Odinga's supporters, drawn mainly from his Luo tribe, had made similar charges against Kibaki, whose Kikuyu had dominated political and business life in East Africa's biggest economy.
As young men armed with machetes manned roadblocks in rural areas, a trickle of office workers in the capital, Nairobi, made it through police cordons to begin the new working year.
30 Kikuyus burned alive
The opening of the local foreign exchange market was delayed by two hours to 08:00.
A central bank worker, delayed by police as he tried to get to work, said: "They call this democracy. They should stop instilling fear in us and let us go back to our work."
On Tuesday, about 30 Kikuyus were burned alive after a mob set fire to a church they had fled to in the western town of Eldoret - reviving memories of the slaughter in churches of hundreds of thousands in Rwanda's 1994 genocide.
The Eldoret attack was one the worst episodes of violence that had uprooted tens of thousands of Kenyans, many of them fleeing across the border to Uganda.

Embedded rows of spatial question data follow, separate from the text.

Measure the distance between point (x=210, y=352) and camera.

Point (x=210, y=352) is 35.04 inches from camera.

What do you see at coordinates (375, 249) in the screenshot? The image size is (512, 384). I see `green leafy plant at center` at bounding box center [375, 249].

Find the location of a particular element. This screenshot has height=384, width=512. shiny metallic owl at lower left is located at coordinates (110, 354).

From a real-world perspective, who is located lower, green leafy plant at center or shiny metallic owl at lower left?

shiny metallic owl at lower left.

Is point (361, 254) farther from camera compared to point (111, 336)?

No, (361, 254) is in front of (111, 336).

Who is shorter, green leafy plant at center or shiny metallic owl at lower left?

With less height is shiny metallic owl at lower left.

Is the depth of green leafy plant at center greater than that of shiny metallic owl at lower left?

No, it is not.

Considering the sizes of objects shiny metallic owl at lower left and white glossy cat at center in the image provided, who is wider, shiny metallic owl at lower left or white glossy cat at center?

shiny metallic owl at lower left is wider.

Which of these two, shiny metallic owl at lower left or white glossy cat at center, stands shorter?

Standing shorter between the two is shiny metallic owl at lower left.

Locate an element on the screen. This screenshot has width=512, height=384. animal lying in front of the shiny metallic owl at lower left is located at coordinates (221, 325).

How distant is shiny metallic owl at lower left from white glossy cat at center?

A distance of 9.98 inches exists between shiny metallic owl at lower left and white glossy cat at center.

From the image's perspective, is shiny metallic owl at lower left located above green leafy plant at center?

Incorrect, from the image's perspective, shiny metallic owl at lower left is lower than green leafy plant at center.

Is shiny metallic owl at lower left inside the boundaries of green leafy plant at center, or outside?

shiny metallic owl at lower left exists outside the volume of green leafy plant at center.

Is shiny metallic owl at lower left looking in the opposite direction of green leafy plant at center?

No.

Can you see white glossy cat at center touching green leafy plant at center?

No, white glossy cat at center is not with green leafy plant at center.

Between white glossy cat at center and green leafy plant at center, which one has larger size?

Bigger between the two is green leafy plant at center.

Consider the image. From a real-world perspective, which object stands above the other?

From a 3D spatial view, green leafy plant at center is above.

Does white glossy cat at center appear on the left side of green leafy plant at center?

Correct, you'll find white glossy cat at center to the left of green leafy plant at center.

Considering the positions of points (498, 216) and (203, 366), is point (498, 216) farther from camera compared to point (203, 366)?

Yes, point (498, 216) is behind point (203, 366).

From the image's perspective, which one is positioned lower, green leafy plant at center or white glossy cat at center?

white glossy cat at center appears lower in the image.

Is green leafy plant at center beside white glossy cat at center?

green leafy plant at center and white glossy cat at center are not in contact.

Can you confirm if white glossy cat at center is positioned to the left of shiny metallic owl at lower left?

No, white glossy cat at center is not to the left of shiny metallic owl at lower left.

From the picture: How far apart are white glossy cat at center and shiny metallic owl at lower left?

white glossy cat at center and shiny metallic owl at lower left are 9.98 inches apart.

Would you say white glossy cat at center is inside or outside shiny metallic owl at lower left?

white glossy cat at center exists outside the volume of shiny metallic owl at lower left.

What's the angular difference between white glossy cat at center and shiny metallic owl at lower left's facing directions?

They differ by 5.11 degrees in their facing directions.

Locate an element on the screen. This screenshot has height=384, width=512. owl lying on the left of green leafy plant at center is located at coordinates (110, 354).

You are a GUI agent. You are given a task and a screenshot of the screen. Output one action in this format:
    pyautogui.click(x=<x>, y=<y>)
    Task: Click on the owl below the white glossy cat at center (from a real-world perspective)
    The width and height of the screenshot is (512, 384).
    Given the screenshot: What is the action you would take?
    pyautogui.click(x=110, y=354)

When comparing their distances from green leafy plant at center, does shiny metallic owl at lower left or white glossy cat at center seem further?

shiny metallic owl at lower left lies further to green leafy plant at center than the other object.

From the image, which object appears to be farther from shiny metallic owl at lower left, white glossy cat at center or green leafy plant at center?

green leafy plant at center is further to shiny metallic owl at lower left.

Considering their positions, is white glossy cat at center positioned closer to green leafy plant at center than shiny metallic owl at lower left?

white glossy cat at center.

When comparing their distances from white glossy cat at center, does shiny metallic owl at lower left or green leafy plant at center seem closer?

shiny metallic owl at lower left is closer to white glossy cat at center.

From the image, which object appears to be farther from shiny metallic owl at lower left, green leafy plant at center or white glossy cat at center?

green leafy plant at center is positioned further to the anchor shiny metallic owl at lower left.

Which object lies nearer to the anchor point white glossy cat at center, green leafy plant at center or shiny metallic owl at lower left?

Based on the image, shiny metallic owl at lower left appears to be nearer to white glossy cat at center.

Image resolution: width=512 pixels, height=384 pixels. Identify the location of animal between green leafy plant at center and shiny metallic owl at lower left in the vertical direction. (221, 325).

Adding to the chaos, Kenya's electoral commission head Samuel Kivuitu was quoted as saying: "I do not know whether Kibaki won the election." The comment by Kivuitu, who pronounced Kibaki the victor on Sunday, could not be immediately verified.
Dialogue, reconciliation
Western powers had called for calm and warned citizens against visiting a popular tourist destination that was regarded as one of the most stable democracies on a volatile continent.
African Union chairperson John Kufuor was due in Kenya on Wednesday to try and start what British Prime Minister Gordon Brown called a process of dialogue and reconciliation.

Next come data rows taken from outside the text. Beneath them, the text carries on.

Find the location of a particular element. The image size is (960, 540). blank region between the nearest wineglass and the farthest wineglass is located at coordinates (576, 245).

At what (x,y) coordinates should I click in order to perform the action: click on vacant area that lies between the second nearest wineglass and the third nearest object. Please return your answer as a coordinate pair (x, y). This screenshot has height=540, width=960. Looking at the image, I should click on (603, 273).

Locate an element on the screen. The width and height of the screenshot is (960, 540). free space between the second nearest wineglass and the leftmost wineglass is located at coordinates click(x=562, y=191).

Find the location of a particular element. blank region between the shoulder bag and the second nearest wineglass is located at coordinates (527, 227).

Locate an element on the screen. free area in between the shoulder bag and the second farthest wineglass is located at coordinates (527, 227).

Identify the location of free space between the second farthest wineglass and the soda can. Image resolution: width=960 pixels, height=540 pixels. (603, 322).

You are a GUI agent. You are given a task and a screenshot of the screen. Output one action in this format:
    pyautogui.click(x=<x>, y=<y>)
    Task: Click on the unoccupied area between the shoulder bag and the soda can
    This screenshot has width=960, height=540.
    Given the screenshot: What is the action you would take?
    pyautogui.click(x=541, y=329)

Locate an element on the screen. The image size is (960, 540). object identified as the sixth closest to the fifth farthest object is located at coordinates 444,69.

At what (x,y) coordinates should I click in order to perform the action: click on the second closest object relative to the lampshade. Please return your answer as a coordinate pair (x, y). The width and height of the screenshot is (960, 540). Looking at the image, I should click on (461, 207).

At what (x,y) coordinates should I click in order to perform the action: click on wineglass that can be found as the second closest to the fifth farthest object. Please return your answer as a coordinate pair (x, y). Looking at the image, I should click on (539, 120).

Pictures of the Eldoret area filmed from a helicopter by the Red Cross showed plumes of white smoke billowing from dozens of blazing homesteads on Tuesday. Young men with machetes, rocks and bows and arrows could be seen manning crude checkpoints.
There was early calm in Nairobi's slums on Wednesday, but residents said the Mungiki, a gang with roots in traditional Kikuyu rituals, had dropped leaflets warning of reprisals against Luos.
Britain had called on the African Union and Commonwealth to try to reconcile Kibaki and Odinga whose parties both accused the other of vote-rigging during the December 27 election.